Judo uniforms are made all over the world, but just a handful of suppliers are designated by the sport’s international federation. And of those, just one weaves its own materials.
Founded over a century ago, Kusakura in the western Japanese city of Kashiwara, has stuck with the much more laborious and time-consuming process, handling not only weaving, but cutting and sewing.
But its president Masahiko Miura says the additional work is worth it.
“It’s very hard to describe, it’s not just about machines weaving, there is a soul in it,” he said.
“We’ll never let go of weaving so long as we make judogis.”
The judo uniform, or judogi, comprises a white jacket secured by an obi or belt and white trousers.
At Kusakura, which began as a weaving and sewing company in 1918, the fabrics for the top-of-the-line judogi are woven by decades-old looms with yarn-carrying wooden shuttles that jet across vertical threads.
The venerable machines are part of a long tradition for the firm, but keeping them running is also not easy because the models are no longer produced.
That means Kusakura employees are always on the lookout for spare parts, often scrambling to snatch up pieces if they hear of a textile company closing down.
A prized lightness
Production chief Yoshifumi Hayakawa says the fabric woven by the vintage machines stands out, with customers often commenting on its delicate texture.
“We want to keep producing our fabrics with this long tradition for the next 10, 20 or 100 years,” he said.
Once the fabric is woven from cotton, it is handchecked by employees looking for stains or other irregularities, then carefully cut and sewn, with adjustments made down to the order of a single millimetre.
The firm, with its S logo signifying Japan’s national tree sakura or cherry blossom, produces 150,000 judogi a year.
But just 17,000 are made in Japan using fabric from vintage and modern looms. A tiny handful use fabric woven exclusively on the heritage machines.
These high-end judogi called “Dojin”, or master, sell for 50,000 yen ($470) a set, while uniforms made in China by the firm range from 10,000 yen to 23,000 yen for more serious competition sets.
The firm has about 30 percent of the judogi market in Japan and exports to around 20 countries, though the coronavirus pandemic has stalled shipments.
At Kusakura’s Tokyo showroom, dozens of judogi are hung for customers to try, with samples washed at least three times to show how the fabric will shrink.
Many customers want a tighter fit, leaving opponents less material to grab onto, but the International Judo Federation has strict rules on length, width and other details, said Atsushi Ebisawa, who manages the showroom.
Javier Pallejero, a 32-year-old Spaniard visiting the showroom said his ‘sensei’ or teacher wears the firm’s judogi and he finds the uniform lighter than others.
“I hope that during competition it will help me have this lightness and be able to quickly bring out techniques,” he said.
More than a sport
For some employees at Kusakura, judogi production and sales is more than just a job.
Veteran salesman Kazunori Ohira, who has practiced judo since he was 10, still swaps his business suit for a judogi – made by Kusakura of course – to teach children judo after work.
He also goes personally to follow up on the sale of judogi to a club at a local high school and watches the children when they participate in tournaments.
“I’ve been in charge of children here for over 20 years,” the 44-year-old said.
“You can’t be sure until you see them in matches if you delivered the right size of judogi,” he said.

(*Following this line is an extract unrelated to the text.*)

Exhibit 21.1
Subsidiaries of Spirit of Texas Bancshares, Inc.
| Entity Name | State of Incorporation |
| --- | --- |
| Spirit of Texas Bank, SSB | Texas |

“It’s always on my mind . . . It’s my occupational hazard that I have to go and see the matches.”
Respect is a key plank of judo, and students are expected to show it for their uniforms, as well as the parents who paid for them, and opponents who help them grow stronger, Ohira explained.
“It’s considered ugly to just stride over judogi or an obi laid on the floor,” he said.
“In Japan, judo is still more like a ‘martial art’ than just a sport.”